- [研读文本]:

──────────────────────────────

医德教育是一种具有时代性的思想道德教育[20]。当代医德教育应把握时代特征、紧密结合时事与社会发展需求,因时而变地制定教育内容和策略。新时代医德教育,可将我国医务人员在重大突发事故或重大突发公共卫生事件中展现出的感人事迹进行广泛宣传,向全社会生动展示医务人员的职业精神、职业道德和职业形象,树立医生“济世活人”的光辉形象,营造全社会“尊医重卫”的良好风尚,激发医务人员的职业自豪感与职业认同感。

──────────────────────────────

- [思考题]:
**a.** 医德教育选段把医德教育定性为哪一种教育?
**b.** 判断下列说法是否与医德教育选段相符,每项回答“是”或“否”,并原样引用选段中起决定作用的文字:(i) 当代医德教育应随时代变化制定教育内容和策略;(ii) 选段主张广泛宣传医务人员在重大突发事件中的感人事迹;(iii) 选段认为这类宣传会削弱医务人员的职业认同感。
**c.** 请从医德教育选段的最后一句之后接着续写。

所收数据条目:
──────────────────────────────

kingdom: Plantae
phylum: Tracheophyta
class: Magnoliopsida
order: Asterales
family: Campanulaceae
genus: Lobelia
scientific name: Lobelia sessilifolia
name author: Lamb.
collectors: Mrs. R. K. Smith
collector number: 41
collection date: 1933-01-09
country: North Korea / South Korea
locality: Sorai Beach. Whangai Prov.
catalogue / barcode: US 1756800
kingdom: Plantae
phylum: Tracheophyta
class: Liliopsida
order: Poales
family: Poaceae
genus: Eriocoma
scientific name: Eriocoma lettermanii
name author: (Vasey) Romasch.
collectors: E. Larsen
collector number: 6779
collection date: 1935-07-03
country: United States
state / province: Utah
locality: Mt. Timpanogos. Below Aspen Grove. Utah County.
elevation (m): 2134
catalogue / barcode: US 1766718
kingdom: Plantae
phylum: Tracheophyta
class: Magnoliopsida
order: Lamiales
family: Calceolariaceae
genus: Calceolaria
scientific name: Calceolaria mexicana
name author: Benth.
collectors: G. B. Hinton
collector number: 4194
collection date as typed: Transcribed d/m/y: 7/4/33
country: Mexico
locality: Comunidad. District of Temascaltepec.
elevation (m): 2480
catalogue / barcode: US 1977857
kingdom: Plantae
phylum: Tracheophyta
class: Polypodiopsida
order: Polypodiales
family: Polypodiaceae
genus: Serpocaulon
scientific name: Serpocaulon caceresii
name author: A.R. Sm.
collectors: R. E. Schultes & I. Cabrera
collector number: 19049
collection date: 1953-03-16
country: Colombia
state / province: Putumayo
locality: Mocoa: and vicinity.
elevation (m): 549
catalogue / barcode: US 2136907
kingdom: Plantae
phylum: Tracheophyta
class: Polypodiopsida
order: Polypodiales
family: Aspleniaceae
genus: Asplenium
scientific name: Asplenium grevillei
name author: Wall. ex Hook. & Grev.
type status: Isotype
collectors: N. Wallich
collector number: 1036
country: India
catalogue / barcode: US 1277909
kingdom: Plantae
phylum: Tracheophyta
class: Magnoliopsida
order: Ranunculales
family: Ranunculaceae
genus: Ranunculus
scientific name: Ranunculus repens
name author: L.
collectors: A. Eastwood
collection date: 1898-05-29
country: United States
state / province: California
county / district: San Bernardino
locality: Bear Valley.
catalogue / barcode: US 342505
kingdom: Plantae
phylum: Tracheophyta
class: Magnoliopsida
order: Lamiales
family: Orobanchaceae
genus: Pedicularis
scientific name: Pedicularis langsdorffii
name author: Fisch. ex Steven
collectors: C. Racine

──────────────────────────────

- [参考答案]:
**a.** 一种具有时代性的思想道德教育。

**b.**
(i) 是。“因时而变地制定教育内容和策略”
(ii) 是。“可将我国医务人员在重大突发事故或重大突发公共卫生事件中展现出的感人事迹进行广泛宣传”
(iii) 否。“激发医务人员的职业自豪感与职业认同感”

**c.**
当前在全国抗击新冠肺炎疫情殊死斗争中铸就的伟大抗疫精神是中华优秀传统文化的继承和创新,“仁者爱人”“天地之大德曰生”等先秦儒家仁学思想是抗疫精神之源[21]。榜样教育是最能荡涤人心灵的教育路径。新冠疫情防控过程中,一批批医务人员白衣为甲、逆行出征、舍生忘死、将守护人民群众的生命放在首位,用自己的无私奉献甚至是生命代价换取百姓的健康安全,这是对医者仁心的最好诠释[22],他们用行动书写了医者“济世活人”的伟大理想,充分展现了医务人员在这个时代的责任与担当。加大抗疫典型先进事迹的宣传力度,充分利用抗疫英雄的榜样效应,加强舆论正向引导,让“救人”与“济世”这一古代上医的评价标准和价值追求,成为当代医务人员的职业情感,内化为医家不断精进医业、上下求索的自觉动力,有助于医生在救死扶伤、防病治病的医疗实践中,不忘用仁心关爱患者,感知医术医济苍生、爱泽天下的神圣感和社会责任感,增强职业自豪感,进而从主体层面为构建人类卫生健康共同体助力,对标人民群众对于“美好生活”的强烈愿望。
医学科学与医疗技术的进步本是源于对生命的敬畏和珍爱,但是随着医学日益技术化和专业化,医学渐渐陷入技术至上与人文关怀减少的困顿中,医患间缺乏有效沟通,导致医患关系渐趋冷漠。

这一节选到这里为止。